• ЦЕЛЬ ЗАДАНИЯ: Продолжите, пожалуйста, текст о стихотворениях Лермонтова на тему смерти, начав сразу после его последней строки.

::: УЧЕБНЫЙ ТЕКСТ :::

Мысли о смерти, о совершенном уничтожении, о ничтожестве – и человечества в целом, и своего поколения, и своём – не покидают Лермонтова.
Ужель единый гроб для всех
Уничтожением грозит?..
………………………………
Теперь я вижу: пышный свет
Не для людей был сотворён.
Мы сгибнем, наш сотрётся след,
Таков наш рок, таков закон;
Наш дух вселенной вихрь умчит…
(«Отрывок», 1830)
В конце 1830 года, чуть ли не подряд, он пишет три стихотворения о смерти.
В сырую землю буду я зарыт.
Мой дух утонет в бездне бесконечной…
(«Смерть» – «Закат горит огнистой полосою…»)
Одиночество, прощание с любовью, безнадёжность… бесконечная бездна, что так близка… – вот что на душе у юноши, который любуется, словно бы напоследок, закатом, горящим огнистой полосою.
И в следующем стихотворении он снова мог бы – до бездны бесконечной – утонуть в расхожих образах романтизма, как вдруг в нём пробилось русское, простонародное, чего, казалось бы, никак нельзя было ожидать в шестнадцатилетнем юноше-«барчонке»:
Оборвана цепь жизни молодой,
Окончен путь, бил час, пора домой,
Пора туда, где будущего нет,
Ни прошлого, ни вечности, ни лет;
Где нет ни ожиданий, ни страстей,
Ни горьких слёз, ни славы, ни честей;
Где вспоминанье спит глубоким сном
И сердце в тесном доме гробовом
Не чувствует, что червь его грызёт.
Пора. Устал я от земных забот.
(«Смерть» – «Оборвана цепь жизни молодой…»)
Пора домой… доме гробовом… – то ли по наитию сказано, то ли песню крестьянскую в селе услышал, – но как это по-русски!.. Недаром в народе и гроб-то зовут домовиной, домовищем.(Тут припоминается крестьянская песня про перевозчика-водогрёбщика, что «на старость запасла» матушка Александра Твардовского: «Перевези меня на ту сторону, / Сторону – домой», – то простодушное и высокое прощание с земной жизнью, что потрясает в его цикле «Памяти матери».)
Юноша Лермонтов, разумеется, на самом деле ещё далёк от расставания с землёй, он просто-напросто изнемогает в «самолюбивой толпе», среди «коварных» дев, изнемогает – от стихийной силы собственных чувств, такой могучей, что она приносит только мучения.
И, наконец, третье стихотворение «Смерть» – «Ласкаемый цветущими мечтами…».
Здесь, впервые для себя, Лермонтов затрагивает тему сна во сне (во всей мощи гения он воплотит её в конце жизни в своём шедевре «Сон» – «В полдневный жар в долине Дагестана…»):
Ласкаемый цветущими мечтами,
Я тихо спал, и вдруг я пробудился,
Но пробужденье тоже было сон…
В двойном обмане сновидения ему чудится собственная смерть – и, находясь «между двух жизней в страшном промежутке надежд и сожалений», он никак не может понять:
…как можно чувствовать блаженство
Иль горькие страдания далёко
От той земли, где в первый раз я понял,
Что я живу, что жизнь моя безбрежна…
И тут, пробуждаясь в новом сне, он словно оказывается в новом своём существовании:
И чрез мгновенье снова жил я,
Но не видал вокруг себя предметов
Земных и более не помнил я
Ни боли, ни тяжёлых беспокойств
О будущей судьбе моей и смерти:
Всё было мне так ясно и понятно,
И ни о чём себя не вопрошал я,
Как будто бы вернулся я туда,
Где долго жил, где всё известно мне,
И лишь едва чувствительная тягость
В моём полёте мне напоминала
Моё земное, краткое изгнанье.

::: СОСТАВ ДАННЫХ :::

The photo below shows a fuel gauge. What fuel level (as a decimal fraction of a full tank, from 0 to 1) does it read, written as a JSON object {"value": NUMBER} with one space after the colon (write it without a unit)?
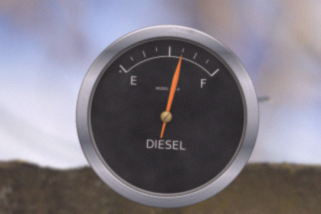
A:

:::

• ОТВЕТ К УПРАЖНЕНИЮ:
Загробный мир, а вернее, будто бы знакомая ему вечность представляется «пространством бесконечным» – оно вдруг с великим шумом разворачивает перед ним книгу, где он читает свой, начертанный «кровавыми словами», жребий:
«Бесплотный дух, иди и возвратись
На землю…»
Здесь и далее Лермонтов снова, хотя и в несколько других красках, рисует ту же картину, что и в стихотворении «Ночь. I». Многое повторяет дословно, но космос, открывающийся в бесконечном пространстве, показывает шире и зримее:
…вдруг пред мной исчезла книга,
И опустело небо голубое;
Ни ангел, ни печальный демон ада
Не рассекал крылом полей воздушных,
Лишь тусклые планеты, пробегая,
Едва кидали искру по пути.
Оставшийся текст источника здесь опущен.